A Câmara Municipal do Porto determinou o embargo parcial da obra do empreendimento Emporium Park, na Avenida da Boavista, após uma ação de fiscalização identificar inconformidades na cobertura face ao projeto aprovado. A decisão implica a suspensão imediata dos trabalhos nas componentes irregulares até ser reposta a legalidade urbanística.
A ordem foi proferida pelo vereador com o pelouro da Fiscalização, Hugo Beirão Rodrigues, ao abrigo do Regime Jurídico da Urbanização e Edificação.

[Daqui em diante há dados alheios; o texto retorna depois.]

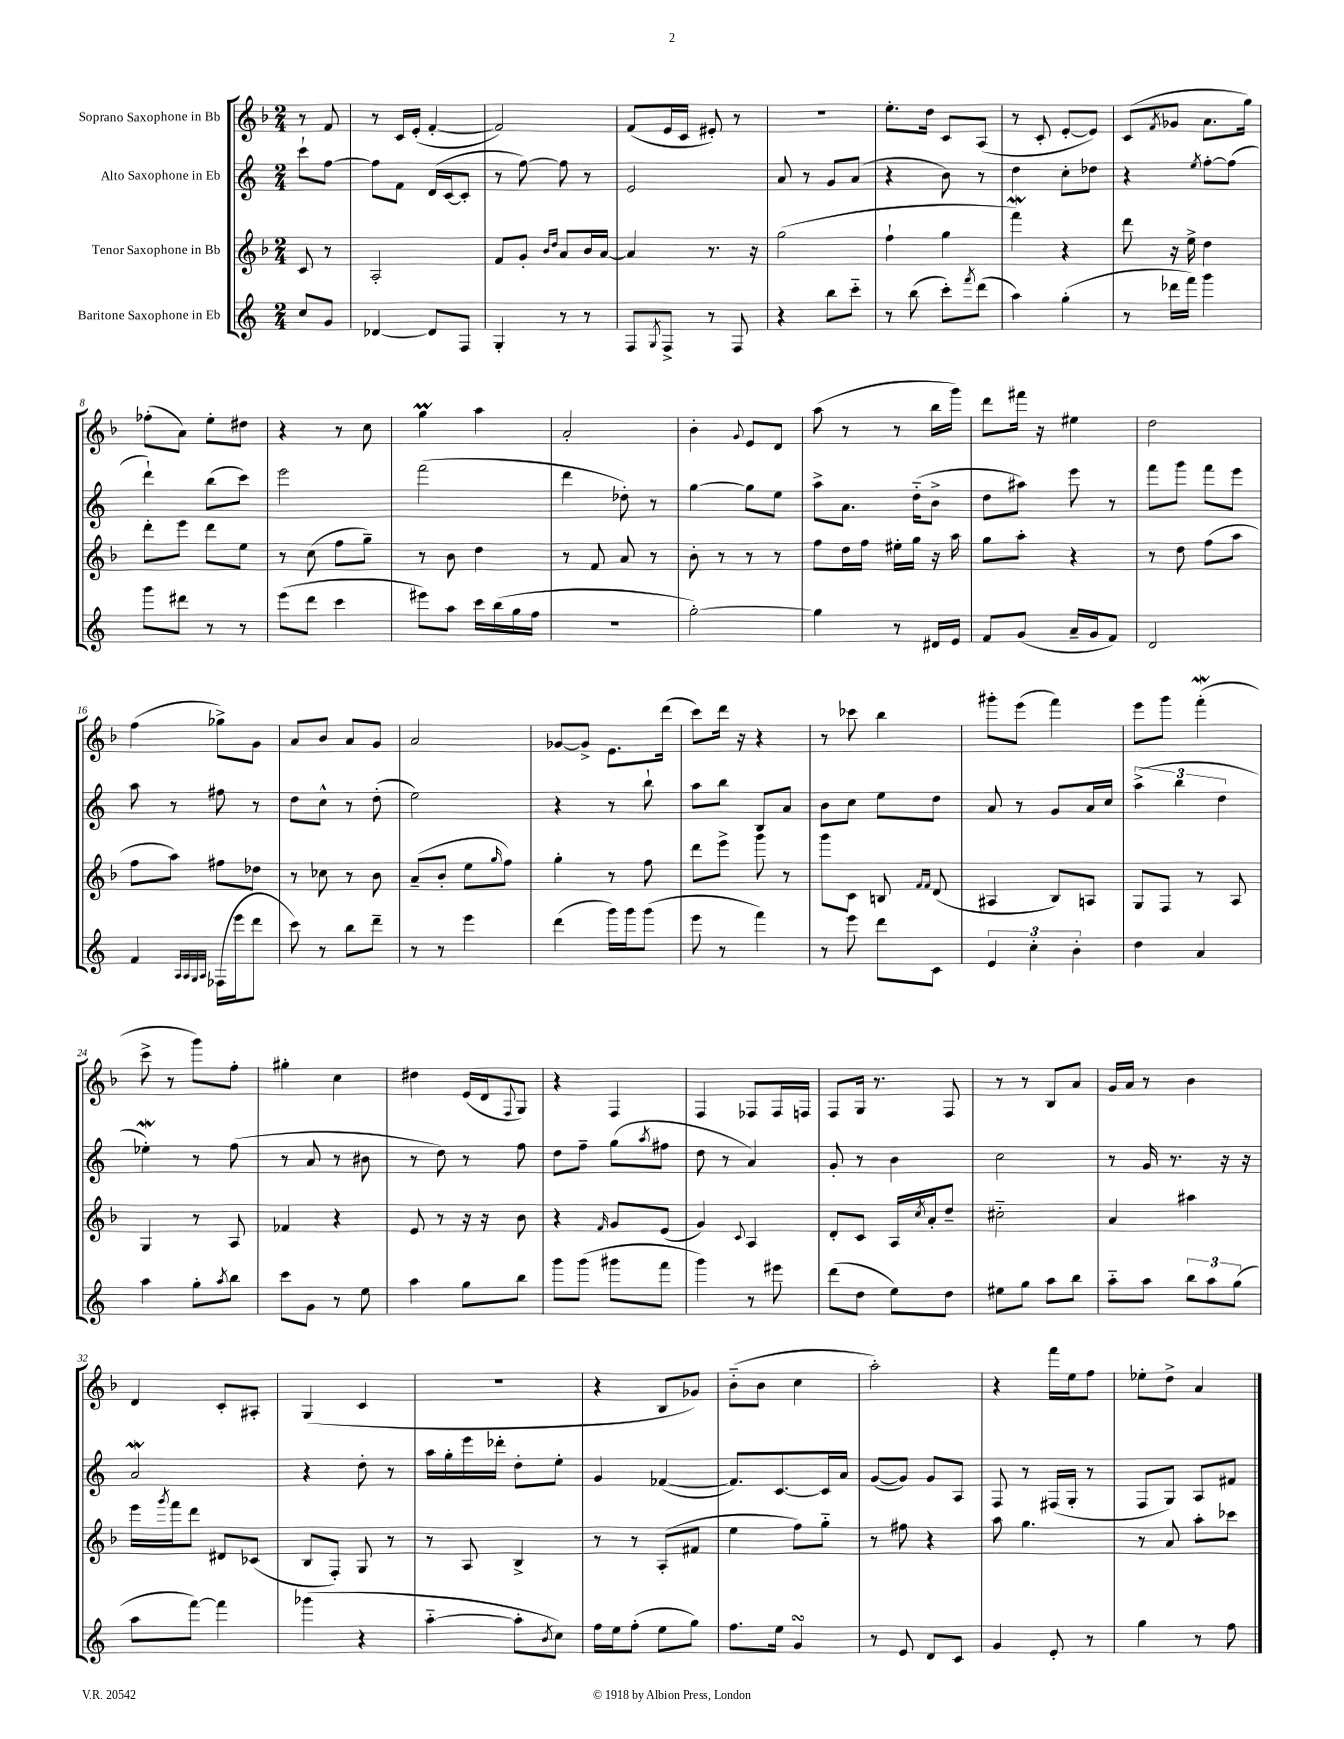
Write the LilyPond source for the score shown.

<<
\new StaffGroup <<
\new Staff = "s0" \with { instrumentName = "Soprano Saxophone in Bb" } {
    \clef treble \key f \major \numericTimeSignature \time 2/4 \partial 4
    r8 f'8 |
    r8 c'16 e'16-.( f'4~-. |
    f'2) |
    f'8( e'16 c'16 eis'8-.) r8 |
    r2 |
    e''8.-. d''16 c'8 a8( |
    r8 c'8-. e'8~-. e'8) |
    c'8( \acciaccatura { f'8 } ges'8 a'8. g''16) |
    fes''8-.( a'8) e''8-. dis''8 |
    r4 r8 c''8 |
    g''4\prall a''4 |
    a'2-. |
    bes'4-. \appoggiatura { g'8 } e'8 d'8 |
    a''8( r8 r8 bes''16 g'''16) |
    d'''8 fis'''16 r16 eis''4 |
    d''2 |
    f''4( ges''8->) g'8 |
    a'8 bes'8 a'8 g'8 |
    a'2 |
    ges'8~ ges'8-> e'8. d'''16( |
    c'''8) d'''16 r16 r4 |
    r8 ces'''8 bes''4 |
    gis'''8-. e'''8( f'''4) |
    e'''8 g'''8 f'''4-.\mordent( |
    c'''8-> r8 g'''8) f''8-. |
    gis''4-. c''4 |
    dis''4 e'16( d'16 \appoggiatura { f8 } g8) |
    r4 f4 |
    f4 fes8 fes16 f16 |
    f8 g16 r8. f8 |
    r8 r8 bes8 a'8 |
    g'16 a'16 r8 bes'4 |
    d'4 c'8-. ais8-. |
    g4( c'4 |
    R2 |
    r4 bes8 ges'8) |
    bes'8-_( bes'8 c''4 |
    a''2-.) |
    r4 f'''16 e''16 f''8 |
    ees''8-. d''8-> a'4 \bar "|." |
}
\new Staff = "s1" \with { instrumentName = "Alto Saxophone in Eb" } {
    \clef treble \key c \major \numericTimeSignature \time 2/4 \partial 4
    c'''8-! f''8~ |
    f''8 f'8 d'16( c'16~ c'8-. |
    r8 f''8~) f''8 r8 |
    e'2 |
    a'8 r8 g'8 a'8( |
    r4 b'8) r8 |
    d''4 c''8-. des''8 |
    r4 \acciaccatura { e''8 } f''8~-. f''8( |
    d'''4-!) b''8( c'''8) |
    e'''2 |
    f'''2( |
    d'''4 des''8-.) r8 |
    g''4~ g''8 e''8 |
    a''8-> a'8. d''16-_( b'8-> |
    d''8 ais''8) e'''8 r8 |
    f'''8 g'''8 f'''8 e'''8 |
    a''8 r8 fis''8 r8 |
    d''8 c''8-^ r8 d''8-.( |
    e''2) |
    r4 r8 b''8-! |
    a''8 b''8 b8 a'8 |
    b'8 c''8 e''8 d''8 |
    a'8 r8 g'8 a'16 c''16 |
    \tuplet 3/2 { a''4->( b''4 d''4 } |
    ees''4-.\mordent) r8 f''8( |
    r8 a'8 r8 bis'8 |
    r8 d''8) r8 f''8 |
    d''8 f''8-- g''8( \acciaccatura { a''8 } fis''8 |
    d''8 r8 a'4) |
    g'8-. r8 b'4 |
    c''2 |
    r8 g'16 r8. r16 r16 |
    a'2\mordent |
    r4 d''8-. r8 |
    a''16 g''16-. e'''16 des'''16-. d''8-. e''8-. |
    g'4 fes'4~( |
    fes'8.) c'8.~ c'16 a'16 |
    g'8~( g'8) g'8 a8 |
    f8 r8 fis16( g16-. r8 |
    f8 g8) a8 fis'8 \bar "|." |
}
\new Staff = "s2" \with { instrumentName = "Tenor Saxophone in Bb" } {
    \clef treble \key f \major \numericTimeSignature \time 2/4 \partial 4
    c'8 r8 |
    a2-. |
    f'8 g'8-. \grace { bes'16 d''16 } a'8 bes'16 a'16~ |
    a'4 r8. r16 |
    g''2( |
    f''4-! g''4 |
    f'''4\mordent) r4 |
    d'''8 r16 e''16-> d''4 |
    d'''8-. e'''8 d'''8 e''8 |
    r8 c''8( f''8 g''8--) |
    r8 bes'8 d''4 |
    r8 f'8 a'8 r8 |
    bes'8-. r8 r8 r8 |
    f''8 d''16 f''16 eis''16-. g''16 r16 a''16 |
    g''8 a''8-. r4 |
    r8 d''8 f''8( a''8 |
    f''8 a''8) fis''8 des''8 |
    r8 ces''8 r8 bes'8 |
    a'8--( bes'8-. e''8 \grace { g''16 } f''8) |
    g''4-. r8 f''8 |
    d'''8 e'''8-> g'''8 r8 |
    g'''8 c'8 b8 \grace { f'16 f'16 } d'8( |
    ais4 bes8) a8 |
    g8 f8 r8 a8 |
    g4 r8 a8 |
    fes'4 r4 |
    e'8 r8 r16 r16 bes'8 |
    r4 \grace { f'16 } g'8 e'8( |
    g'4) \appoggiatura { c'8 } a4 |
    d'8-. c'8 a16 \acciaccatura { c''8 } a'16-. d''8-- |
    cis''2-_ |
    a'4 ais''4 |
    e'''16 \acciaccatura { g'''8 } f'''16 d'''8 dis'8 ces'8( |
    bes8 f8-.) g8 r8 |
    r8 a8 bes4-> |
    r8 r8 a8-.( fis'8 |
    e''4 f''8) g''8-_ |
    r8 fis''8 r4 |
    a''8 g''4. |
    r8 a'8 a''8-. ces'''8 \bar "|." |
}
\new Staff = "s3" \with { instrumentName = "Baritone Saxophone in Eb" } {
    \clef treble \key c \major \numericTimeSignature \time 2/4 \partial 4
    c''8 g'8 |
    des'4~ des'8 f8 |
    g4-. r8 r8 |
    f8 \acciaccatura { g8 } f8-> r8 f8 |
    r4 b''8 c'''8-_ |
    r8 b''8( c'''8-.) \acciaccatura { f'''8 } d'''8( |
    a''4) g''4-.( |
    r8 des'''16 f'''16) g'''4 |
    g'''8 dis'''8 r8 r8 |
    e'''8( d'''8 c'''4 |
    eis'''8) a''8 c'''16 b''16( g''16 f''16 |
    r2 |
    g''2~-.) |
    g''4 r8 dis'16 e'16 |
    f'8 g'8( a'16-- g'16 f'8) |
    d'2 |
    f'4 \grace { a32 a32 g32 a32 } fes16( e'''16 d'''8 |
    c'''8) r8 b''8 d'''8-- |
    r8 r8 e'''4 |
    d'''4( g'''16) g'''16 g'''8( |
    e'''8 r8 f'''4) |
    r8 e'''8 d'''8 c'8 |
    \tuplet 3/2 { e'4 c''4-. b'4-. } |
    d''4 a'4 |
    a''4 g''8-. \acciaccatura { a''8 } b''8 |
    c'''8 g'8 r8 e''8 |
    a''4 g''8 b''8 |
    g'''8 g'''8( gis'''8 f'''8 |
    g'''4) r8 eis'''8 |
    d'''8( d''8 e''8) d''8 |
    eis''8 g''8 a''8 b''8 |
    a''8-_ a''8 \tuplet 3/2 { b''8 a''8 g''8( } |
    a''8 f'''8~) f'''4 |
    ges'''4( r4 |
    a''4~-_ a''8-. \acciaccatura { b'8 } c''8) |
    f''16 e''16 f''8-.( e''8 g''8) |
    f''8. e''16 g'4\turn |
    r8 e'8 d'8 c'8 |
    g'4 e'8-. r8 |
    g''4 r8 f''8 \bar "|." |
}
>>
>>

A autarquia impõe a interrupção das intervenções que não respeitam o licenciamento, condicionando qualquer avanço à regularização integral da situação.
Durante a vistoria técnica realizada pelos serviços municipais, foi detetado um acréscimo de 80 centímetros acima da altura máxima autorizada. Perante esta discrepância, a Câmara exige a correção material da obra, incluindo a demolição das partes executadas em excesso, responsabilidade que recai sobre a entidade promotora. O levantamento do embargo depende do cumprimento destas exigências.
No início do ano, a vice-presidente da autarquia, Catarina Araújo, responsável pelo Urbanismo, formalizou uma ordem de serviço que reforça os limites aplicáveis às construções em Áreas de Edifícios de Tipo Moradia. O documento fixa a altura máxima da fachada principal em 11 metros, admitindo apenas elementos técnicos acessórios acima desse limite.
O presidente da Câmara, Pedro Duarte, sustenta que “por este Executivo Municipal, um licenciamento com aquelas características nunca teria sido aprovado naqueles moldes. A ordem de serviço emitida pela autarquia visa precisamente corrigir orientações do passado e assegurar que situações desta natureza não se repitam. Aos dias de hoje, o Emporium Park nunca existiria tal como foi concebido.”
A intervenção enquadra-se na estratégia do executivo municipal para reforçar o controlo urbanístico e a proteção da paisagem urbana. A autarquia garante que continuará a exercer os seus poderes de fiscalização de forma rigorosa, com o objetivo de assegurar o cumprimento das normas legais, a coerência urbanística e a qualidade de vida no concelho.